#### [Material provided]

########################################

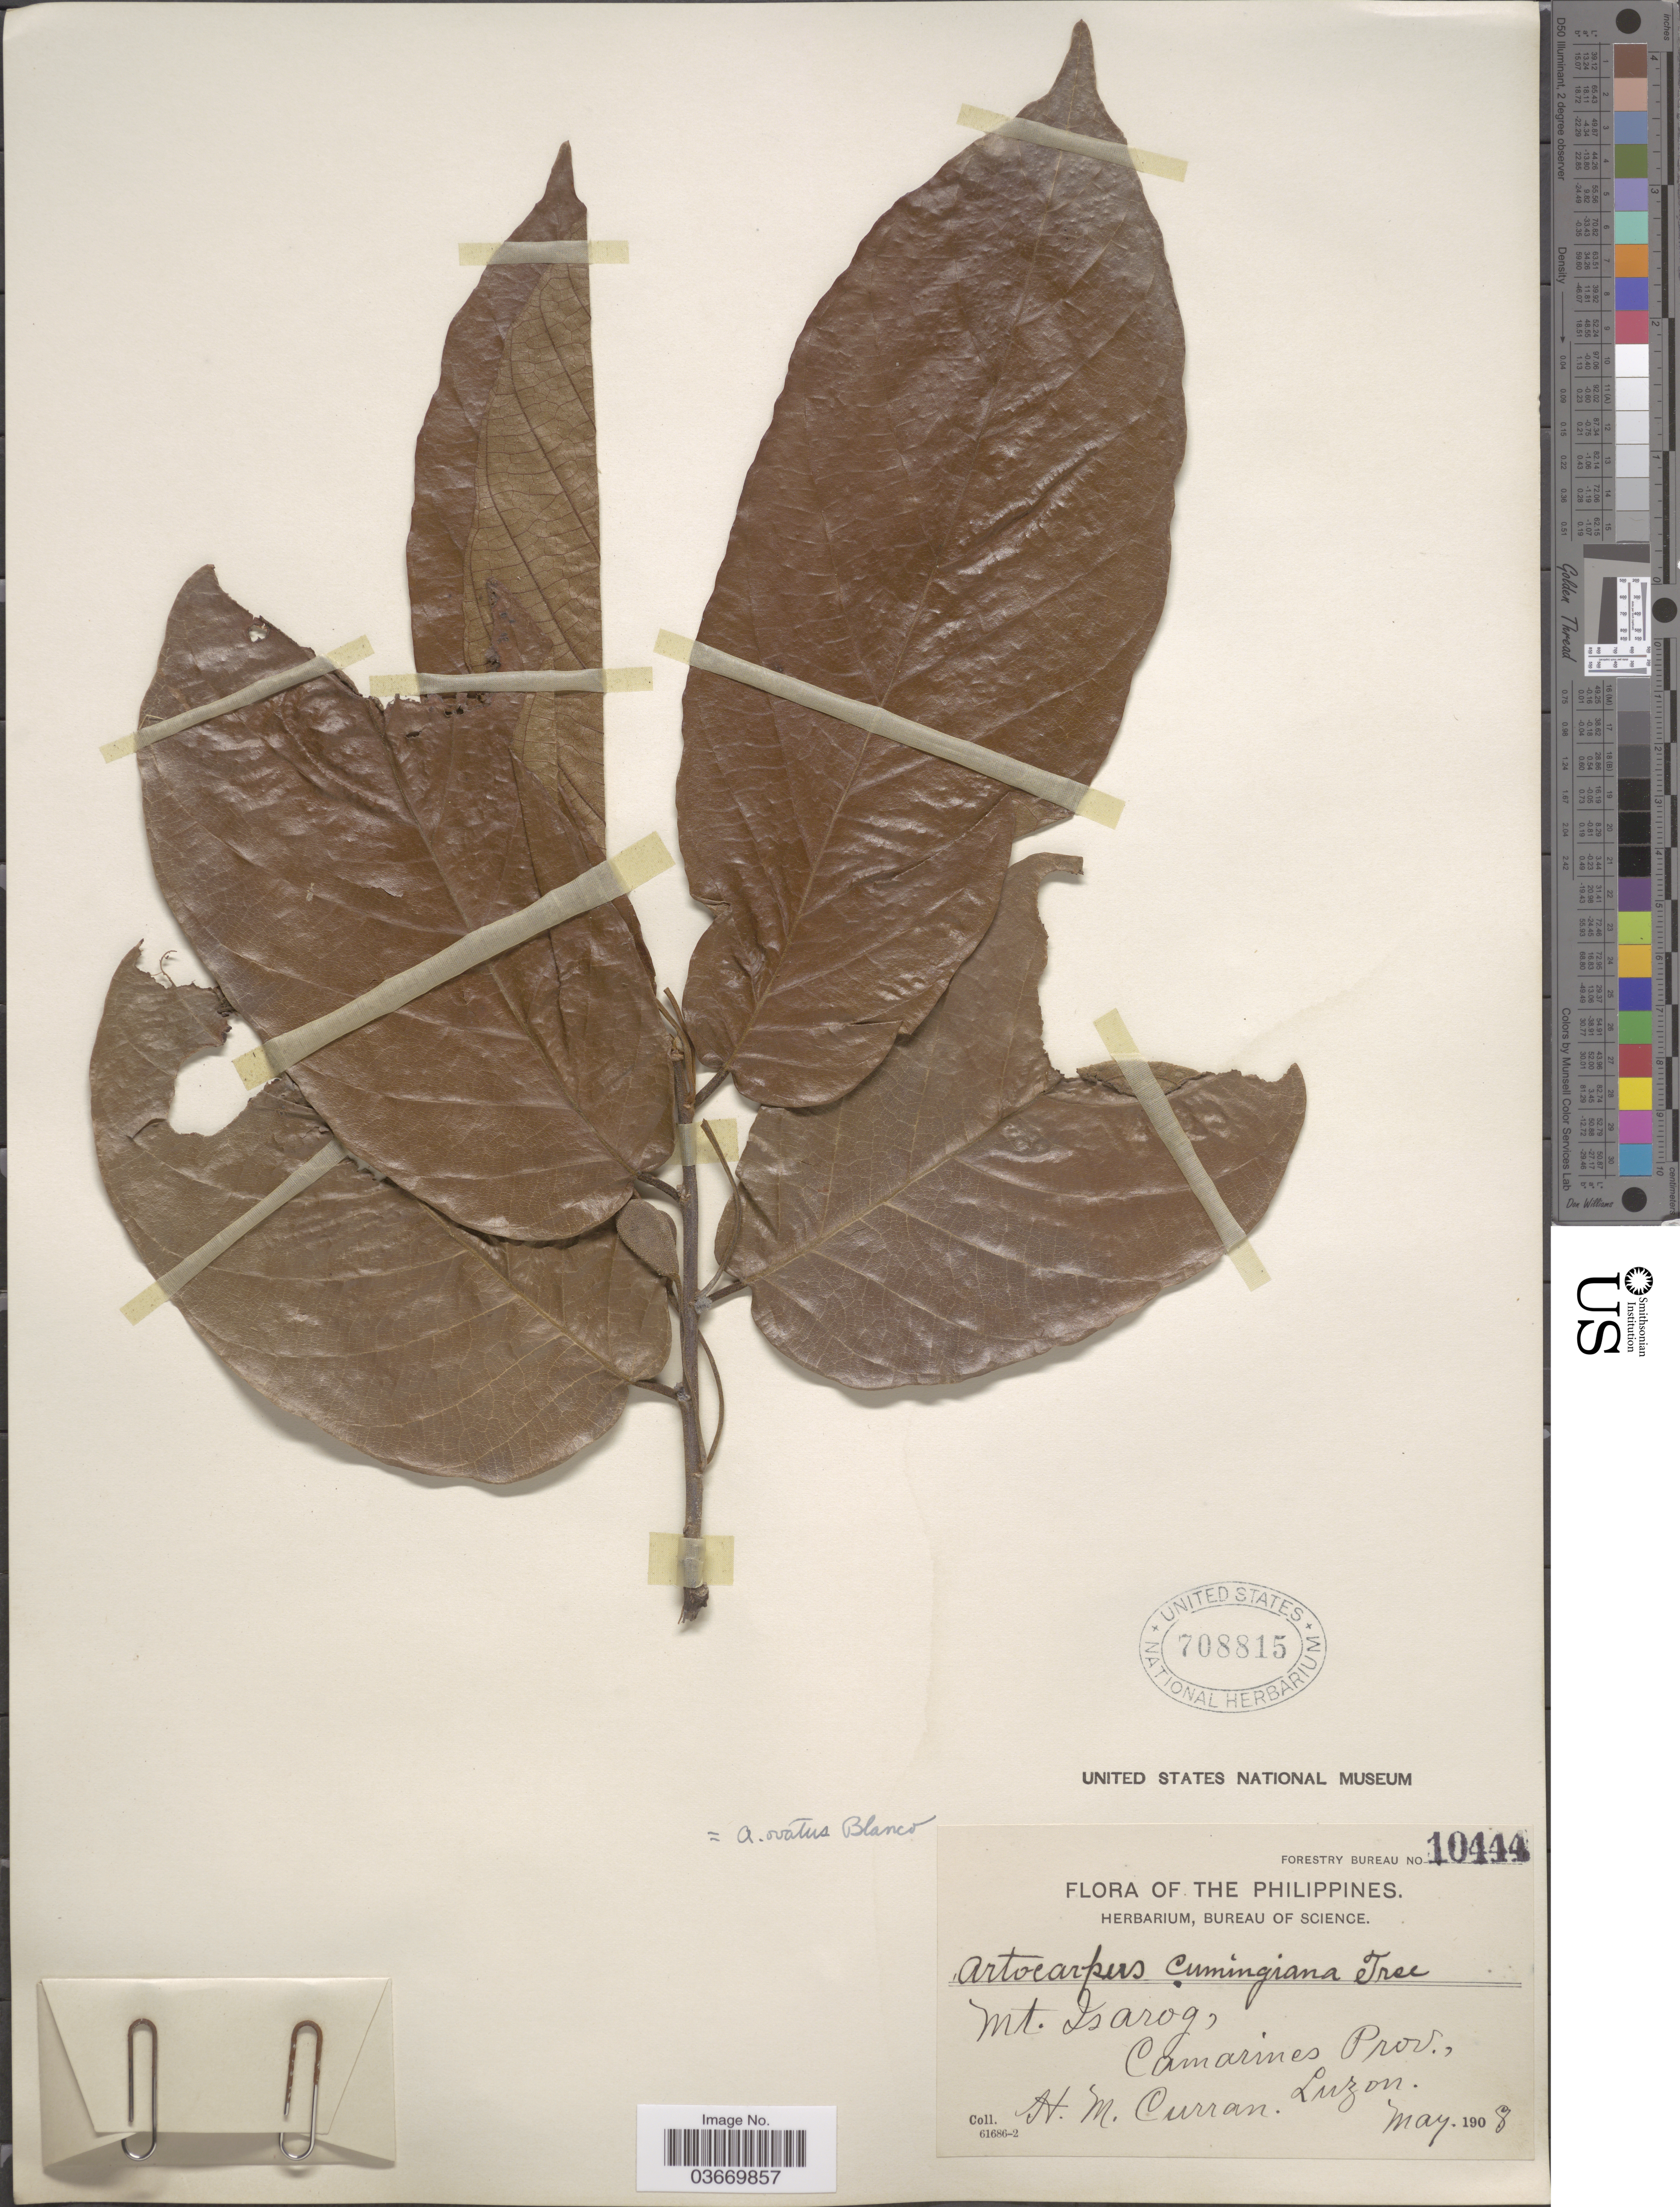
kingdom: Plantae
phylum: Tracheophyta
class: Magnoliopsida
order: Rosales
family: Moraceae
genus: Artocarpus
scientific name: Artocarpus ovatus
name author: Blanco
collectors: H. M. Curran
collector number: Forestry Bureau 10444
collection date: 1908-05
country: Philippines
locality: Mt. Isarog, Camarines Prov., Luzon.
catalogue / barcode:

########################################

#### [Aim of the task]
Reproduce the lines above verbatim, leaving out the picture.

#### [Task output]
kingdom: Plantae
phylum: Tracheophyta
class: Magnoliopsida
order: Rosales
family: Moraceae
genus: Artocarpus
scientific name: Artocarpus ovatus
name author: Blanco
collectors: H. M. Curran
collector number: Forestry Bureau 10444
collection date: 1908-05
country: Philippines
locality: Mt. Isarog, Camarines Prov., Luzon.
catalogue / barcode:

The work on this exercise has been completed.